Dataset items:
--- --- ---

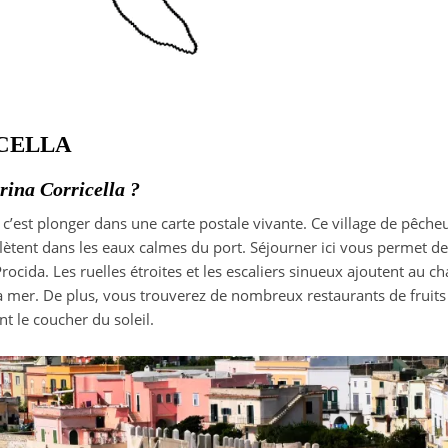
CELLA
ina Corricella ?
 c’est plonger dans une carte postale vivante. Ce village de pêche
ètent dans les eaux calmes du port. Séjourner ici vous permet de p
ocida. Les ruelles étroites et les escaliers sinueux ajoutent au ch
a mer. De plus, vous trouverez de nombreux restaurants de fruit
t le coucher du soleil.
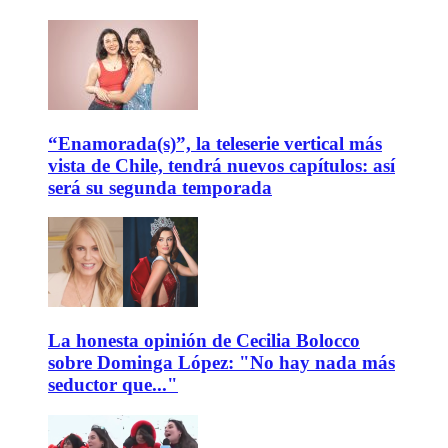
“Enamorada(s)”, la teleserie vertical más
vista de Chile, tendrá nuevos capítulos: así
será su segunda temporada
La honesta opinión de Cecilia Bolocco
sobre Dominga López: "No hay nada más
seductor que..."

--- --- ---

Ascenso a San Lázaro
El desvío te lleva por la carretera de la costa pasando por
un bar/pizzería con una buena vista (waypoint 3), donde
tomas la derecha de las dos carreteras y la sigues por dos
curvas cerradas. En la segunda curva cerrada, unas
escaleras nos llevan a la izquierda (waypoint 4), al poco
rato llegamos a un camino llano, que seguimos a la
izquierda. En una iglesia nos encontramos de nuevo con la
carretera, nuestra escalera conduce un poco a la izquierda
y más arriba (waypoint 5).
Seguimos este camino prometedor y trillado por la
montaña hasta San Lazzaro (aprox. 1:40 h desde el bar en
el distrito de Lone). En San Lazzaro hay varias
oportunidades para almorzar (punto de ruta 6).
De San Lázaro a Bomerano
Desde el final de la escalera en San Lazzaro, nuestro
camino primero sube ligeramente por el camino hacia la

--- --- ---

▶ **What this task involves**
Filter the records above for "waypoint" and copy every matching line.

▶ **Your solution**
un bar/pizzería con una buena vista (waypoint 3), donde
escaleras nos llevan a la izquierda (waypoint 4), al poco
y más arriba (waypoint 5).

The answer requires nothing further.